- Action item -
Please transcribe the entries below exactly and leave out every picture.

☆ ☆ ☆ ☆ ☆

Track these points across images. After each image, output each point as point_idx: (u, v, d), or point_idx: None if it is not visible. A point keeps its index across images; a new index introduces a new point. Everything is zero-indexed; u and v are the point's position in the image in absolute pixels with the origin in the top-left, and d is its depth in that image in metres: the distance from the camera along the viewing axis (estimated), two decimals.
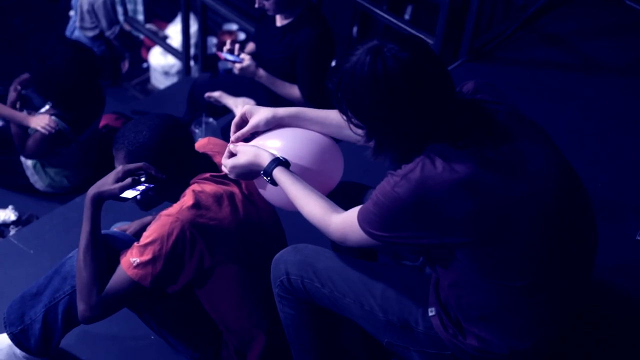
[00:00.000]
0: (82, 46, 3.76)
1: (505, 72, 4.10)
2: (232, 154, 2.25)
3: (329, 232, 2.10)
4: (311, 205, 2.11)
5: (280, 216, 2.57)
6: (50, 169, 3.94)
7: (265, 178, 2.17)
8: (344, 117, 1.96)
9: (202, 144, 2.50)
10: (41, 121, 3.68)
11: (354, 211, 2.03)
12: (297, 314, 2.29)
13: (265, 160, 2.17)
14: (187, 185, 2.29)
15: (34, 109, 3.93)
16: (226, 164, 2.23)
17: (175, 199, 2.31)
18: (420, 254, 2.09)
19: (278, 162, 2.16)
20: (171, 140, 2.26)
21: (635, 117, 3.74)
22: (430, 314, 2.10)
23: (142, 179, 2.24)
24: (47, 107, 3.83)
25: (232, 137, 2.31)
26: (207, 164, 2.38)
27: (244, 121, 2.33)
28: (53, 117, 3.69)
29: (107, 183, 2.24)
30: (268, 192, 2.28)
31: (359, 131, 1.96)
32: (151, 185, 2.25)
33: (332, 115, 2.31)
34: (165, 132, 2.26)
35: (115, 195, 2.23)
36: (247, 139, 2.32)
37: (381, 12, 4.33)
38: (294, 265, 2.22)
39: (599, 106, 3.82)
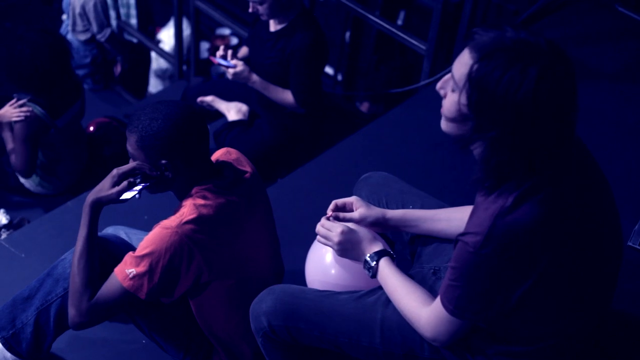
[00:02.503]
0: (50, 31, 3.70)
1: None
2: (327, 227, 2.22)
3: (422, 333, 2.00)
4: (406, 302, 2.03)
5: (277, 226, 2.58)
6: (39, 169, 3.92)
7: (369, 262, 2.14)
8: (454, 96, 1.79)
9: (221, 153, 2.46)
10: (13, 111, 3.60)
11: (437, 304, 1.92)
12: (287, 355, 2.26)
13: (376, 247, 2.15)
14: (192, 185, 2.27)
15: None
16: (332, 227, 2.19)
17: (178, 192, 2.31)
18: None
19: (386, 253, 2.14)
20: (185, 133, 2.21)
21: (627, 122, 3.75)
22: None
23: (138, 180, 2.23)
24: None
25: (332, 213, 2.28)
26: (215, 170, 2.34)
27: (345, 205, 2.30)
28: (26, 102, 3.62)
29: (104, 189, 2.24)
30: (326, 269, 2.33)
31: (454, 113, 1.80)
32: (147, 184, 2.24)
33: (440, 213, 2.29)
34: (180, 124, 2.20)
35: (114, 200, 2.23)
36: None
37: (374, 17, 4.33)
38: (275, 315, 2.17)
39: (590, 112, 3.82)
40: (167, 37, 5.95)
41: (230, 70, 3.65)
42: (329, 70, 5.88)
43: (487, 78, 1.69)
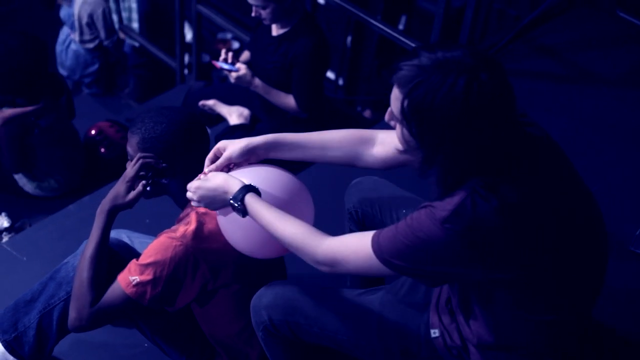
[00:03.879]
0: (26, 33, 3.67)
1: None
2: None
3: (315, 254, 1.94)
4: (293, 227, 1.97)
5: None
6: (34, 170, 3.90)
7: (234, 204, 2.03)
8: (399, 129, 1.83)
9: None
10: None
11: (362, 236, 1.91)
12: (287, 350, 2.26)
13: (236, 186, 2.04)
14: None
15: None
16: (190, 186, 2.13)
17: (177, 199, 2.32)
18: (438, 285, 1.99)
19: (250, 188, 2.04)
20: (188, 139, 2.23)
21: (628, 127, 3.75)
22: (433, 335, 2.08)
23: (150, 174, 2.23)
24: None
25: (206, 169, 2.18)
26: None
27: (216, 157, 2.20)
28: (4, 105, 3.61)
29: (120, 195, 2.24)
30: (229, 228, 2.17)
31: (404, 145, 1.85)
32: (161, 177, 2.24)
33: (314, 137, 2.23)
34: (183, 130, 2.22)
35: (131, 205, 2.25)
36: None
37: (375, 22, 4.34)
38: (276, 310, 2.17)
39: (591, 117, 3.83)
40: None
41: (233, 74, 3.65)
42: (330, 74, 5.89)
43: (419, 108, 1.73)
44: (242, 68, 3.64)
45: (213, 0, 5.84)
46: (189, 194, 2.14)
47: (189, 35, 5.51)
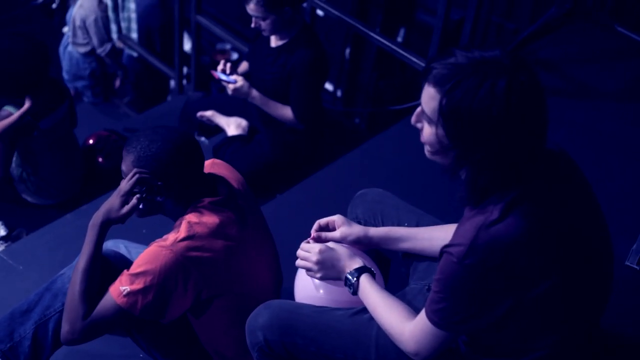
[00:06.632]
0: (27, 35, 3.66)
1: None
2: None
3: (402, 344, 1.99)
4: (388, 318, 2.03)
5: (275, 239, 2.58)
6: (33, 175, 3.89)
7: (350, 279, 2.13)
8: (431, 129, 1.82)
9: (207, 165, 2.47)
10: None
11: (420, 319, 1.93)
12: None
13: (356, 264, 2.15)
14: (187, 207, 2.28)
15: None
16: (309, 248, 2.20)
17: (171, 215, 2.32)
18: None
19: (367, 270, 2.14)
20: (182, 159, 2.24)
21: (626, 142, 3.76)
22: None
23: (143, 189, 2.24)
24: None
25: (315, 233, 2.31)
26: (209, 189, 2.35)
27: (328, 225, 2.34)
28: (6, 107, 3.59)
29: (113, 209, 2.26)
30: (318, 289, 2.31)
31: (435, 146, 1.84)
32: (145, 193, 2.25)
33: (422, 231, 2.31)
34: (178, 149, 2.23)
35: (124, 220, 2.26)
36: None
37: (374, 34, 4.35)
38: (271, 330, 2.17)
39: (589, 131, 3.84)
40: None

☆ ☆ ☆ ☆ ☆

- Written response -
Track these points across images. After each image, output each point as point_idx: (u, v, d), or point_idx: None if it is not visible. A point keeps its index across images; a new index introduces a new point. Everything is zero-indexed; u and v are the point's position in the image in absolute pixels with the origin in the top-left, and d is its depth in that image in metres: the distance from the camera along the viewing axis (estimated), two decimals.
[00:00.000]
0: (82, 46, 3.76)
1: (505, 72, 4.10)
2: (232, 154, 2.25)
3: (329, 232, 2.10)
4: (311, 205, 2.11)
5: (280, 216, 2.57)
6: (50, 169, 3.94)
7: (265, 178, 2.17)
8: (344, 117, 1.96)
9: (202, 144, 2.50)
10: (41, 121, 3.68)
11: (354, 211, 2.03)
12: (297, 314, 2.29)
13: (265, 160, 2.17)
14: (187, 185, 2.29)
15: (34, 109, 3.93)
16: (226, 164, 2.23)
17: (175, 199, 2.31)
18: (420, 254, 2.09)
19: (278, 162, 2.16)
20: (171, 140, 2.26)
21: (635, 117, 3.74)
22: (430, 314, 2.10)
23: (142, 179, 2.24)
24: (47, 107, 3.83)
25: (232, 137, 2.31)
26: (207, 164, 2.38)
27: (244, 121, 2.33)
28: (53, 117, 3.69)
29: (107, 183, 2.24)
30: (268, 192, 2.28)
31: (359, 131, 1.96)
32: (151, 185, 2.25)
33: (332, 115, 2.31)
34: (165, 132, 2.26)
35: (115, 195, 2.23)
36: (247, 139, 2.32)
37: (381, 12, 4.33)
38: (294, 265, 2.22)
39: (599, 106, 3.82)
[00:02.503]
0: (50, 31, 3.70)
1: None
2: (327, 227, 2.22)
3: (422, 333, 2.00)
4: (406, 302, 2.03)
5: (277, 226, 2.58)
6: (39, 169, 3.92)
7: (369, 262, 2.14)
8: (454, 96, 1.79)
9: (221, 153, 2.46)
10: (13, 111, 3.60)
11: (437, 304, 1.92)
12: (287, 355, 2.26)
13: (376, 247, 2.15)
14: (192, 185, 2.27)
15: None
16: (332, 227, 2.19)
17: (178, 192, 2.31)
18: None
19: (386, 253, 2.14)
20: (185, 133, 2.21)
21: (627, 122, 3.75)
22: None
23: (138, 180, 2.23)
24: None
25: (332, 213, 2.28)
26: (215, 170, 2.34)
27: (345, 205, 2.30)
28: (26, 102, 3.62)
29: (104, 189, 2.24)
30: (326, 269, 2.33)
31: (454, 113, 1.80)
32: (147, 184, 2.24)
33: (440, 213, 2.29)
34: (180, 124, 2.20)
35: (114, 200, 2.23)
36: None
37: (374, 17, 4.33)
38: (275, 315, 2.17)
39: (590, 112, 3.82)
40: (167, 37, 5.95)
41: (230, 70, 3.65)
42: (329, 70, 5.88)
43: (487, 78, 1.69)
[00:03.879]
0: (26, 33, 3.67)
1: None
2: None
3: (315, 254, 1.94)
4: (293, 227, 1.97)
5: None
6: (34, 170, 3.90)
7: (234, 204, 2.03)
8: (399, 129, 1.83)
9: None
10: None
11: (362, 236, 1.91)
12: (287, 350, 2.26)
13: (236, 186, 2.04)
14: None
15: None
16: (190, 186, 2.13)
17: (177, 199, 2.32)
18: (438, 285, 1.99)
19: (250, 188, 2.04)
20: (188, 139, 2.23)
21: (628, 127, 3.75)
22: (433, 335, 2.08)
23: (150, 174, 2.23)
24: None
25: (206, 169, 2.18)
26: None
27: (216, 157, 2.20)
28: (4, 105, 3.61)
29: (120, 195, 2.24)
30: (229, 228, 2.17)
31: (404, 145, 1.85)
32: (161, 177, 2.24)
33: (314, 137, 2.23)
34: (183, 130, 2.22)
35: (131, 205, 2.25)
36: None
37: (375, 22, 4.34)
38: (276, 310, 2.17)
39: (591, 117, 3.83)
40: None
41: (233, 74, 3.65)
42: (330, 74, 5.89)
43: (419, 108, 1.73)
44: (242, 68, 3.64)
45: (213, 0, 5.84)
46: (189, 194, 2.14)
47: (189, 35, 5.51)
[00:06.632]
0: (27, 35, 3.66)
1: None
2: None
3: (402, 344, 1.99)
4: (388, 318, 2.03)
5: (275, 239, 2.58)
6: (33, 175, 3.89)
7: (350, 279, 2.13)
8: (431, 129, 1.82)
9: (207, 165, 2.47)
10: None
11: (420, 319, 1.93)
12: None
13: (356, 264, 2.15)
14: (187, 207, 2.28)
15: None
16: (309, 248, 2.20)
17: (171, 215, 2.32)
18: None
19: (367, 270, 2.14)
20: (182, 159, 2.24)
21: (626, 142, 3.76)
22: None
23: (143, 189, 2.24)
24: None
25: (315, 233, 2.31)
26: (209, 189, 2.35)
27: (328, 225, 2.34)
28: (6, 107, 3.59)
29: (113, 209, 2.26)
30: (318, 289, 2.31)
31: (435, 146, 1.84)
32: (145, 193, 2.25)
33: (422, 231, 2.31)
34: (178, 149, 2.23)
35: (124, 220, 2.26)
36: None
37: (374, 34, 4.35)
38: (271, 330, 2.17)
39: (589, 131, 3.84)
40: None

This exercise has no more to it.